Regular tanning in general is not a safe practice, but tanning under the strong rays of a tanning bed is like putting a gun to your skin. Just ask Tawny Willoughby who spent her teen years tanning in them four and five times a week, and has now had basal cell carcinoma five times.
However, Tawny is not just suffering in silence. The 27-year-old mom is determined to spread awareness of the dangers of tanning beds, which is why she posted this graphic picture of herself post-cancer cell removal. She bravely put the photo up on Facebook with the caption, “If anyone needs a little motivation to not lay in the tanning bed and sun here you go! This is what skin cancer treatment can look like.”
The image is so disturbing that Facebook actually flagged it for “graphic violence.” However, that was after it was shared over 10,000 times. Now, it’s been shared over 50,000 times and Tawny has received a flood of supportive messages from people applauding her courage.
Tawny admits she overused tanning beds while growing up in Kentucky. She even had a personal tanning bed in her house, which was apparently not an uncommon thing. She told the Daily Mail, “I didn’t really even think about the future or skin cancer at the time.” This is unfortunately a common trend in young people — they feel impervious to it because they feel young and healthy. However, skin cancer can hit at any age if you’re not taking precautions. For Tawny, that age was 21 when she was in the middle of nursing school.
One of her friends at school was diagnosed with melanoma, so she thought she’d get tested just to be safe. Sure enough, she too had skin cancer, and from then until now, she’s had basal cell carcinoma five times and squamous cell carcinoma once. As you can see from her picture, the treatments are invasive and painful, and she must continue to get checkups at the dermatologist every six to 12 months so that the cancer doesn’t take hold. It’s common for some melanoma to be removed each visit.

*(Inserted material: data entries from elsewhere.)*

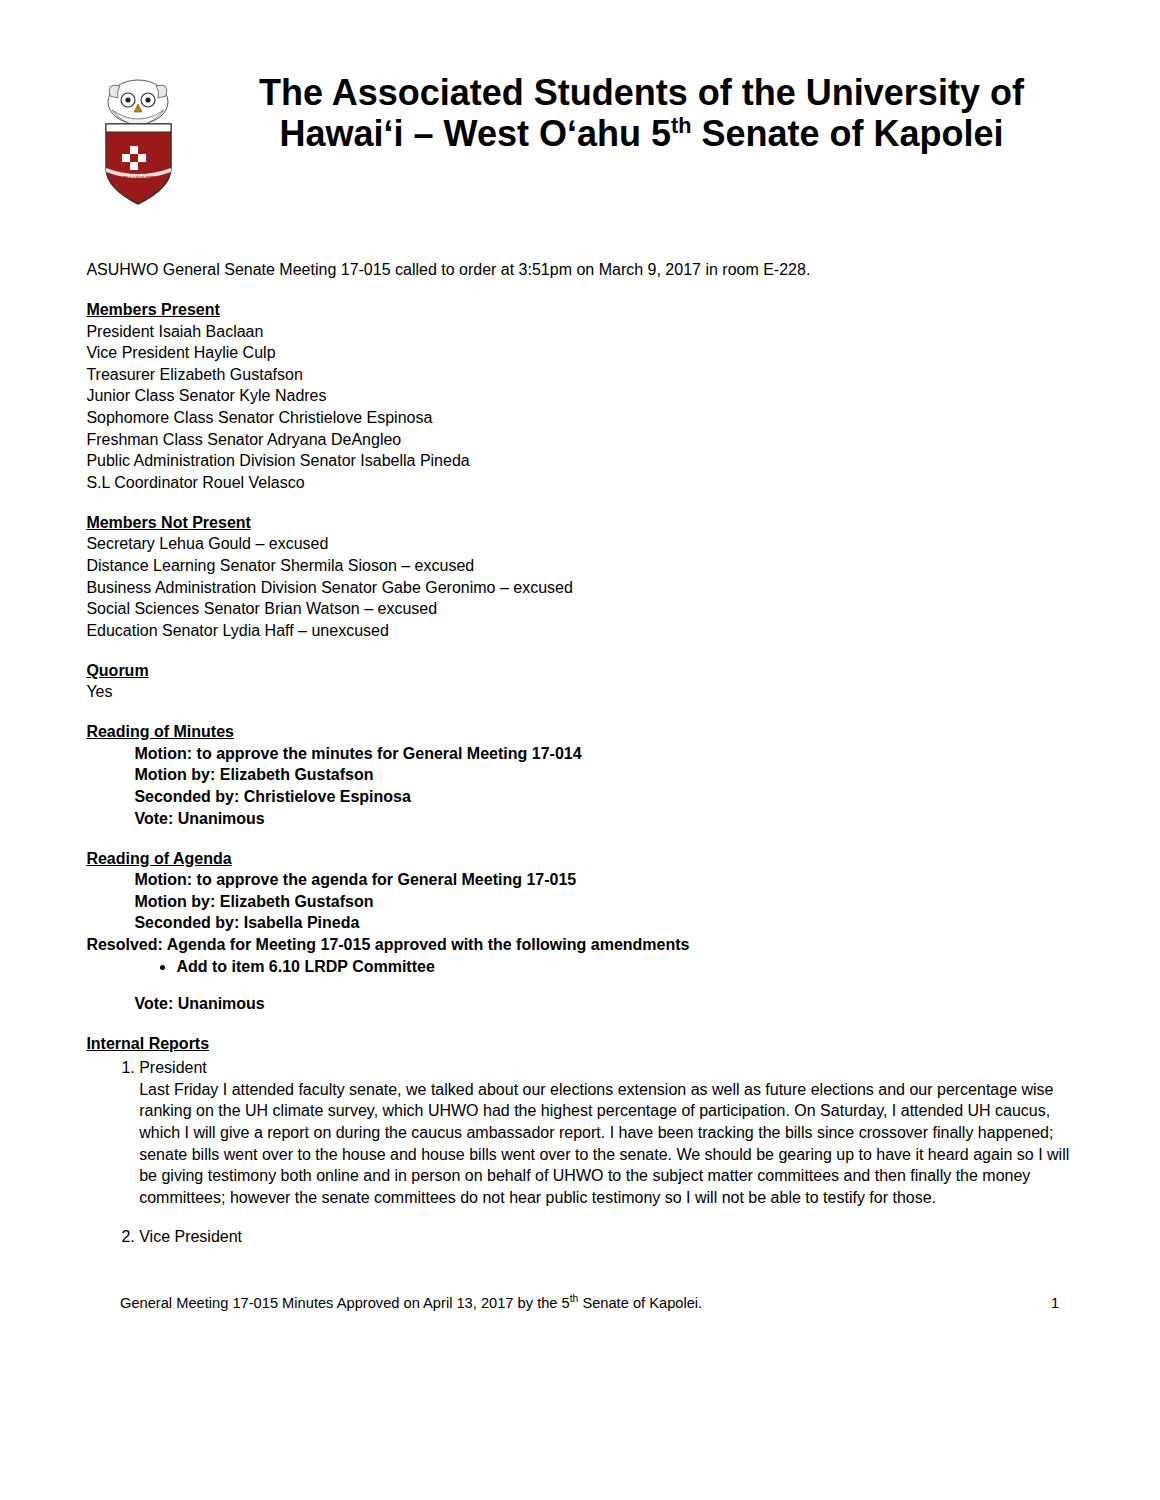HEALTH UNIVERSITY
The Associated Students of the University of Hawaiʻi – West Oʻahu 5th Senate of Kapolei
ASUHWO General Senate Meeting 17-015 called to order at 3:51pm on March 9, 2017 in room E-228.
Members Present
President Isaiah Baclaan
Vice President Haylie Culp
Treasurer Elizabeth Gustafson
Junior Class Senator Kyle Nadres
Sophomore Class Senator Christielove Espinosa
Freshman Class Senator Adryana DeAngleo
Public Administration Division Senator Isabella Pineda
S.L Coordinator Rouel Velasco
Members Not Present
Secretary Lehua Gould – excused
Distance Learning Senator Shermila Sioson – excused
Business Administration Division Senator Gabe Geronimo – excused
Social Sciences Senator Brian Watson – excused
Education Senator Lydia Haff – unexcused
Quorum
Yes
Reading of Minutes
Motion: to approve the minutes for General Meeting 17-014
Motion by: Elizabeth Gustafson
Seconded by: Christielove Espinosa
Vote: Unanimous
Reading of Agenda
Motion: to approve the agenda for General Meeting 17-015
Motion by: Elizabeth Gustafson
Seconded by: Isabella Pineda
Resolved: Agenda for Meeting 17-015 approved with the following amendments
Add to item 6.10 LRDP Committee
Vote: Unanimous
Internal Reports
President
Last Friday I attended faculty senate, we talked about our elections extension as well as future elections and our percentage wise ranking on the UH climate survey, which UHWO had the highest percentage of participation. On Saturday, I attended UH caucus, which I will give a report on during the caucus ambassador report. I have been tracking the bills since crossover finally happened; senate bills went over to the house and house bills went over to the senate. We should be gearing up to have it heard again so I will be giving testimony both online and in person on behalf of UHWO to the subject matter committees and then finally the money committees; however the senate committees do not hear public testimony so I will not be able to testify for those.
Vice President
General Meeting 17-015 Minutes Approved on April 13, 2017 by the 5th Senate of Kapolei. 1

While Tawny definitely overused tanning beds and is paying a major price for it, according to the IARC, just using a tanning bed once increases your risk of developing skin cancer by 15 percent. If you first used a tanning bed before the age of 35, your risk jumps up to a whopping 75 percent.

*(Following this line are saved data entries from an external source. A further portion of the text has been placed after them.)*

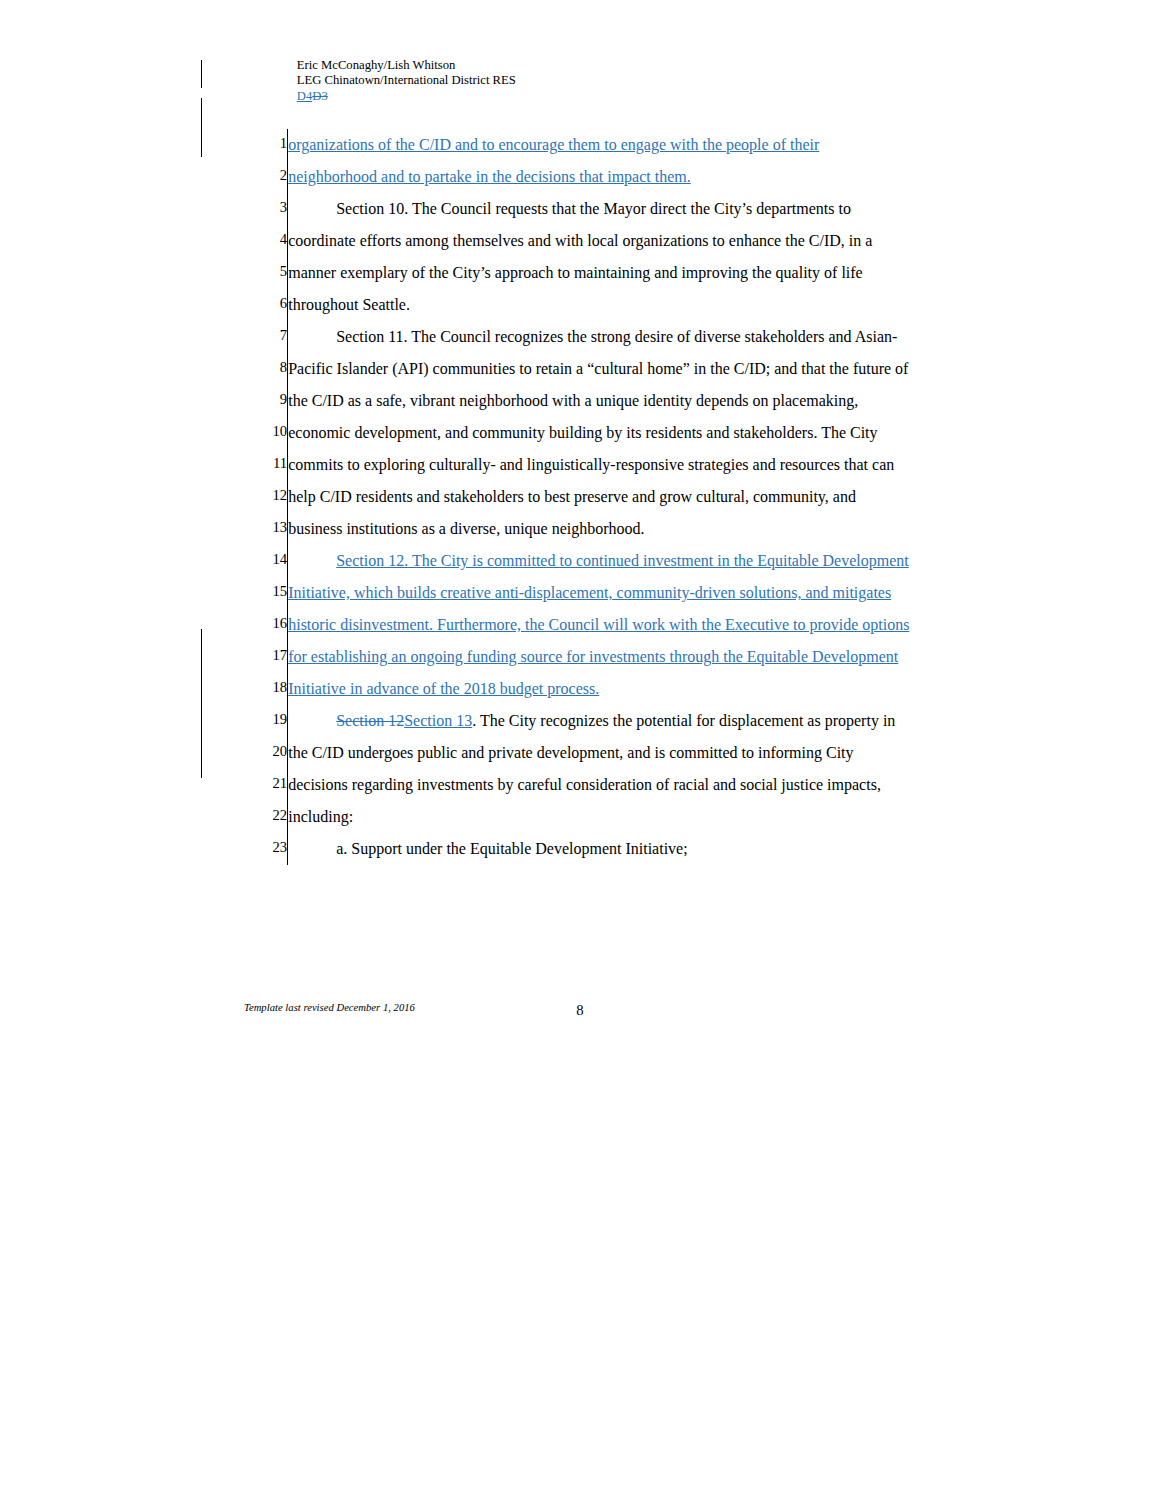Eric McConaghy/Lish Whitson
LEG Chinatown/International District RES
D4 D3
| 1 | organizations of the C/ID and to encourage them to engage with the people of their |
| 2 | neighborhood and to partake in the decisions that impact them. |
| 3 | Section 10. The Council requests that the Mayor direct the City’s departments to |
| 4 | coordinate efforts among themselves and with local organizations to enhance the C/ID, in a |
| 5 | manner exemplary of the City’s approach to maintaining and improving the quality of life |
| 6 | throughout Seattle. |
| 7 | Section 11. The Council recognizes the strong desire of diverse stakeholders and Asian- |
| 8 | Pacific Islander (API) communities to retain a “cultural home” in the C/ID; and that the future of |
| 9 | the C/ID as a safe, vibrant neighborhood with a unique identity depends on placemaking, |
| 10 | economic development, and community building by its residents and stakeholders. The City |
| 11 | commits to exploring culturally- and linguistically-responsive strategies and resources that can |
| 12 | help C/ID residents and stakeholders to best preserve and grow cultural, community, and |
| 13 | business institutions as a diverse, unique neighborhood. |
| 14 | Section 12. The City is committed to continued investment in the Equitable Development |
| 15 | Initiative, which builds creative anti-displacement, community-driven solutions, and mitigates |
| 16 | historic disinvestment. Furthermore, the Council will work with the Executive to provide options |
| 17 | for establishing an ongoing funding source for investments through the Equitable Development |
| 18 | Initiative in advance of the 2018 budget process. |
| 19 | Section 12 Section 13 . The City recognizes the potential for displacement as property in |
| 20 | the C/ID undergoes public and private development, and is committed to informing City |
| 21 | decisions regarding investments by careful consideration of racial and social justice impacts, |
| 22 | including: |
| 23 | a. Support under the Equitable Development Initiative; |
Template last revised December 1, 2016 8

Tawny has some good advice for anyone who’s unsure of what melanoma looks like. “Skin cancer is not always moles, only one of mine have been a mole. Get any suspicious, new and growing spot checked out. Anything that doesn’t heal, possibly bleeds on and off and crusts.” It’s all about early detection and removal in order to prevent the melanoma from scarring or worse, metastasizing.

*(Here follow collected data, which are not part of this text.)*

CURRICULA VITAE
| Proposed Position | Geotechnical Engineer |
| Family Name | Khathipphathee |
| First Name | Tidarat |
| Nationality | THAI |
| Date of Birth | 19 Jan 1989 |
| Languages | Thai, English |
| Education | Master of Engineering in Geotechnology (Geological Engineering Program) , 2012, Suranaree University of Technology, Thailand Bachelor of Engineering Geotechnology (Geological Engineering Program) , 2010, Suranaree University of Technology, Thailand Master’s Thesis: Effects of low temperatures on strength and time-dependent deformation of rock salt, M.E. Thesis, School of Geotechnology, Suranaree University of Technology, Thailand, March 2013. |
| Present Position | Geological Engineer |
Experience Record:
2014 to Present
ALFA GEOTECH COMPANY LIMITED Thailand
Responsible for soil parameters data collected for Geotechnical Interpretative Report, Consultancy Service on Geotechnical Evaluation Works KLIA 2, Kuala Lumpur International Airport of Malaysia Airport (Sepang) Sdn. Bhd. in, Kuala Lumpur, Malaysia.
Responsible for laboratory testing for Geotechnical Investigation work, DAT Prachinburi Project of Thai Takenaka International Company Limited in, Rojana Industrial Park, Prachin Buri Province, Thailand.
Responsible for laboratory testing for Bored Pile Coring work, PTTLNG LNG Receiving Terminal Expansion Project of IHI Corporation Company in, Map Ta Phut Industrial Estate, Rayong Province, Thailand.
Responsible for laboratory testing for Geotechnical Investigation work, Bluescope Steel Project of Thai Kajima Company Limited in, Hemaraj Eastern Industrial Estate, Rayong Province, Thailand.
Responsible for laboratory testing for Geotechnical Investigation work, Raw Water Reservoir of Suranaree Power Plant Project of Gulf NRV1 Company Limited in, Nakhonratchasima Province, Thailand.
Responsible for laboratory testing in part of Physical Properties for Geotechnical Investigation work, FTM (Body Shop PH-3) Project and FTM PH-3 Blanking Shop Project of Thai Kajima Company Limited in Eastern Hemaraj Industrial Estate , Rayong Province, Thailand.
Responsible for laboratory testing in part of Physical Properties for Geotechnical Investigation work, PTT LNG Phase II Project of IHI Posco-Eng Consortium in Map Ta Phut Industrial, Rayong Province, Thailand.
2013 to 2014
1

Now, her main concern is staying healthy for her 2-year-old son Kayden and her loving husband. However, she’s thrilled that her post went viral and is inspiring people to think twice about tanning beds. “It’s really cool to hear people say they won’t tan anymore. I’ve had mothers thank me after sharing my pictures with their daughters. People in my hometown said they are selling their tanning beds,” Tawny told the Daily Mail.
Statistically, one in five Americans will develop a form of skin cancer in their lifetime, according to the American Academy of Dermatology. The best way to combat it is yearly dermatology checkups, careful monitoring of any changes in your skin and looking to people like Tawny who are dealing with the difficult repercussions of using tanning beds every day.
In her words, “wear sunscreen and get a spray tan. You only get one skin and you should take care of it. Learn from other people’s mistakes.”